Saved entries
════
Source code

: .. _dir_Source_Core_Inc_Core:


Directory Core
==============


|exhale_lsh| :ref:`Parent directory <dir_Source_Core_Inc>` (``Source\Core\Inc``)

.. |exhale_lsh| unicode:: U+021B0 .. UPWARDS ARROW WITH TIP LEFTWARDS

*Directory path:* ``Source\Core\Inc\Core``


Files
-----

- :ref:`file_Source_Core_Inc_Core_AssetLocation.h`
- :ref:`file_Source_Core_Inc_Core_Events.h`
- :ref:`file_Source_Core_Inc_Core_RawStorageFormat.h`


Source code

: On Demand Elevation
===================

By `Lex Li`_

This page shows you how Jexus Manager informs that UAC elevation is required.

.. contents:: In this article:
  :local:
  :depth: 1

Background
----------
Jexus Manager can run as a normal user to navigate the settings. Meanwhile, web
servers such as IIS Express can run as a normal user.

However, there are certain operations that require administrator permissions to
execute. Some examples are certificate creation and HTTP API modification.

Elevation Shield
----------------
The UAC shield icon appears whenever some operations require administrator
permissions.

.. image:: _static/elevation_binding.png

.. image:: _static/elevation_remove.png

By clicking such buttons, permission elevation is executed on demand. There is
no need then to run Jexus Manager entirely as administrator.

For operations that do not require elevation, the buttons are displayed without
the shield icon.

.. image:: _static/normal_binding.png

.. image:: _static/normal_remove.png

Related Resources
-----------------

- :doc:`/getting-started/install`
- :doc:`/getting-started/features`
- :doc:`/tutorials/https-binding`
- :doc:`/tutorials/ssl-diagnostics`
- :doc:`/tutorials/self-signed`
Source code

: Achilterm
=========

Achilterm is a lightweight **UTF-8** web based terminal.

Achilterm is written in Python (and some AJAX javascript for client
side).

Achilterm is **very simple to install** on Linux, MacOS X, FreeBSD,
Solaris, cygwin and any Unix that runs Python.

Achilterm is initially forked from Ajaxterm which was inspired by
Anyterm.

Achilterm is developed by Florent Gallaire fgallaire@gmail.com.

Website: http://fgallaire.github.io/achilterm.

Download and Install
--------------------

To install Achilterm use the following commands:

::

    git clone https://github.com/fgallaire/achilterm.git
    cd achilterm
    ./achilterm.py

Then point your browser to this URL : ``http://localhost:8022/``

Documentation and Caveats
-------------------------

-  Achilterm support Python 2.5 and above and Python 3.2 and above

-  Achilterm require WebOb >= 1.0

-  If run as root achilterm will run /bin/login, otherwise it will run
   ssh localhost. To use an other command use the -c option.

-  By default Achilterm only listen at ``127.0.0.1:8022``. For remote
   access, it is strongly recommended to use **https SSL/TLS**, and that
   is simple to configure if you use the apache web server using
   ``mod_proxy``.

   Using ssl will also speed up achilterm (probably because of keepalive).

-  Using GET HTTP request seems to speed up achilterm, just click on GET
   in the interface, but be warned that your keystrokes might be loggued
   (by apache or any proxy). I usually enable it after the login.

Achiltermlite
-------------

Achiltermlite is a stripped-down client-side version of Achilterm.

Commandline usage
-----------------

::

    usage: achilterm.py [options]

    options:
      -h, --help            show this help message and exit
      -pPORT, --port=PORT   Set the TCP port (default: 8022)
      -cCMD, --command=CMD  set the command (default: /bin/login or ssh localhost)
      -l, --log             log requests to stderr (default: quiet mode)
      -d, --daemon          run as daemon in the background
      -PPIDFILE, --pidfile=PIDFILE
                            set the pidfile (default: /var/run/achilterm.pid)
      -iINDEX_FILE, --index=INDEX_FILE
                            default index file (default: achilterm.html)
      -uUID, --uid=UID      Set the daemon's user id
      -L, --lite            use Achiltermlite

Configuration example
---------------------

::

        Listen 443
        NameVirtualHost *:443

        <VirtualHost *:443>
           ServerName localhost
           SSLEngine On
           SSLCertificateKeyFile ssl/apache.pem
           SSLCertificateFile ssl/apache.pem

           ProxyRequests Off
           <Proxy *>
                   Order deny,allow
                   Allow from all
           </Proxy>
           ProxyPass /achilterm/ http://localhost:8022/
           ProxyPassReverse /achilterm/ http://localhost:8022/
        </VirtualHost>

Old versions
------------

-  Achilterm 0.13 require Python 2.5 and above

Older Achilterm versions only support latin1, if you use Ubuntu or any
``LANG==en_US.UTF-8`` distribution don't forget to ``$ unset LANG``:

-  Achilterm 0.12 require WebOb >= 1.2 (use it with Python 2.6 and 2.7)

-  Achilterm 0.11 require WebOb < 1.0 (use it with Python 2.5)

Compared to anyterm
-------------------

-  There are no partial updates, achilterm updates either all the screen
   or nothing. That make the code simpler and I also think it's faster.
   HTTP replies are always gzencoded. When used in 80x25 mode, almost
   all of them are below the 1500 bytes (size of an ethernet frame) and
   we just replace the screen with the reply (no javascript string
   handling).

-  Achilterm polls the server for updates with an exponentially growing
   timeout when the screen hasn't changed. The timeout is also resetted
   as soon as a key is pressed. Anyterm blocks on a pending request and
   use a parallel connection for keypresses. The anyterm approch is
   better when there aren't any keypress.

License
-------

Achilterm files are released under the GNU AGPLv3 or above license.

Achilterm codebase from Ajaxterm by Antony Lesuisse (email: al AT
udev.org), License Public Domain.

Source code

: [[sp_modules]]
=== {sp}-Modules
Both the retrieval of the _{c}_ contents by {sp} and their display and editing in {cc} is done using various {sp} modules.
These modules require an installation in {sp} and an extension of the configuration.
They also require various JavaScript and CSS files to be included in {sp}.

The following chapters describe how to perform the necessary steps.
════
**Exercise objective**. Give back every line of the data above exactly as written.

**Reply**.
Source code

: .. _dir_Source_Core_Inc_Core:


Directory Core
==============


|exhale_lsh| :ref:`Parent directory <dir_Source_Core_Inc>` (``Source\Core\Inc``)

.. |exhale_lsh| unicode:: U+021B0 .. UPWARDS ARROW WITH TIP LEFTWARDS

*Directory path:* ``Source\Core\Inc\Core``


Files
-----

- :ref:`file_Source_Core_Inc_Core_AssetLocation.h`
- :ref:`file_Source_Core_Inc_Core_Events.h`
- :ref:`file_Source_Core_Inc_Core_RawStorageFormat.h`


Source code

: On Demand Elevation
===================

By `Lex Li`_

This page shows you how Jexus Manager informs that UAC elevation is required.

.. contents:: In this article:
  :local:
  :depth: 1

Background
----------
Jexus Manager can run as a normal user to navigate the settings. Meanwhile, web
servers such as IIS Express can run as a normal user.

However, there are certain operations that require administrator permissions to
execute. Some examples are certificate creation and HTTP API modification.

Elevation Shield
----------------
The UAC shield icon appears whenever some operations require administrator
permissions.

.. image:: _static/elevation_binding.png

.. image:: _static/elevation_remove.png

By clicking such buttons, permission elevation is executed on demand. There is
no need then to run Jexus Manager entirely as administrator.

For operations that do not require elevation, the buttons are displayed without
the shield icon.

.. image:: _static/normal_binding.png

.. image:: _static/normal_remove.png

Related Resources
-----------------

- :doc:`/getting-started/install`
- :doc:`/getting-started/features`
- :doc:`/tutorials/https-binding`
- :doc:`/tutorials/ssl-diagnostics`
- :doc:`/tutorials/self-signed`
Source code

: Achilterm
=========

Achilterm is a lightweight **UTF-8** web based terminal.

Achilterm is written in Python (and some AJAX javascript for client
side).

Achilterm is **very simple to install** on Linux, MacOS X, FreeBSD,
Solaris, cygwin and any Unix that runs Python.

Achilterm is initially forked from Ajaxterm which was inspired by
Anyterm.

Achilterm is developed by Florent Gallaire fgallaire@gmail.com.

Website: http://fgallaire.github.io/achilterm.

Download and Install
--------------------

To install Achilterm use the following commands:

::

    git clone https://github.com/fgallaire/achilterm.git
    cd achilterm
    ./achilterm.py

Then point your browser to this URL : ``http://localhost:8022/``

Documentation and Caveats
-------------------------

-  Achilterm support Python 2.5 and above and Python 3.2 and above

-  Achilterm require WebOb >= 1.0

-  If run as root achilterm will run /bin/login, otherwise it will run
   ssh localhost. To use an other command use the -c option.

-  By default Achilterm only listen at ``127.0.0.1:8022``. For remote
   access, it is strongly recommended to use **https SSL/TLS**, and that
   is simple to configure if you use the apache web server using
   ``mod_proxy``.

   Using ssl will also speed up achilterm (probably because of keepalive).

-  Using GET HTTP request seems to speed up achilterm, just click on GET
   in the interface, but be warned that your keystrokes might be loggued
   (by apache or any proxy). I usually enable it after the login.

Achiltermlite
-------------

Achiltermlite is a stripped-down client-side version of Achilterm.

Commandline usage
-----------------

::

    usage: achilterm.py [options]

    options:
      -h, --help            show this help message and exit
      -pPORT, --port=PORT   Set the TCP port (default: 8022)
      -cCMD, --command=CMD  set the command (default: /bin/login or ssh localhost)
      -l, --log             log requests to stderr (default: quiet mode)
      -d, --daemon          run as daemon in the background
      -PPIDFILE, --pidfile=PIDFILE
                            set the pidfile (default: /var/run/achilterm.pid)
      -iINDEX_FILE, --index=INDEX_FILE
                            default index file (default: achilterm.html)
      -uUID, --uid=UID      Set the daemon's user id
      -L, --lite            use Achiltermlite

Configuration example
---------------------

::

        Listen 443
        NameVirtualHost *:443

        <VirtualHost *:443>
           ServerName localhost
           SSLEngine On
           SSLCertificateKeyFile ssl/apache.pem
           SSLCertificateFile ssl/apache.pem

           ProxyRequests Off
           <Proxy *>
                   Order deny,allow
                   Allow from all
           </Proxy>
           ProxyPass /achilterm/ http://localhost:8022/
           ProxyPassReverse /achilterm/ http://localhost:8022/
        </VirtualHost>

Old versions
------------

-  Achilterm 0.13 require Python 2.5 and above

Older Achilterm versions only support latin1, if you use Ubuntu or any
``LANG==en_US.UTF-8`` distribution don't forget to ``$ unset LANG``:

-  Achilterm 0.12 require WebOb >= 1.2 (use it with Python 2.6 and 2.7)

-  Achilterm 0.11 require WebOb < 1.0 (use it with Python 2.5)

Compared to anyterm
-------------------

-  There are no partial updates, achilterm updates either all the screen
   or nothing. That make the code simpler and I also think it's faster.
   HTTP replies are always gzencoded. When used in 80x25 mode, almost
   all of them are below the 1500 bytes (size of an ethernet frame) and
   we just replace the screen with the reply (no javascript string
   handling).

-  Achilterm polls the server for updates with an exponentially growing
   timeout when the screen hasn't changed. The timeout is also resetted
   as soon as a key is pressed. Anyterm blocks on a pending request and
   use a parallel connection for keypresses. The anyterm approch is
   better when there aren't any keypress.

License
-------

Achilterm files are released under the GNU AGPLv3 or above license.

Achilterm codebase from Ajaxterm by Antony Lesuisse (email: al AT
udev.org), License Public Domain.

Source code

: [[sp_modules]]
=== {sp}-Modules
Both the retrieval of the _{c}_ contents by {sp} and their display and editing in {cc} is done using various {sp} modules.
These modules require an installation in {sp} and an extension of the configuration.
They also require various JavaScript and CSS files to be included in {sp}.

The following chapters describe how to perform the necessary steps.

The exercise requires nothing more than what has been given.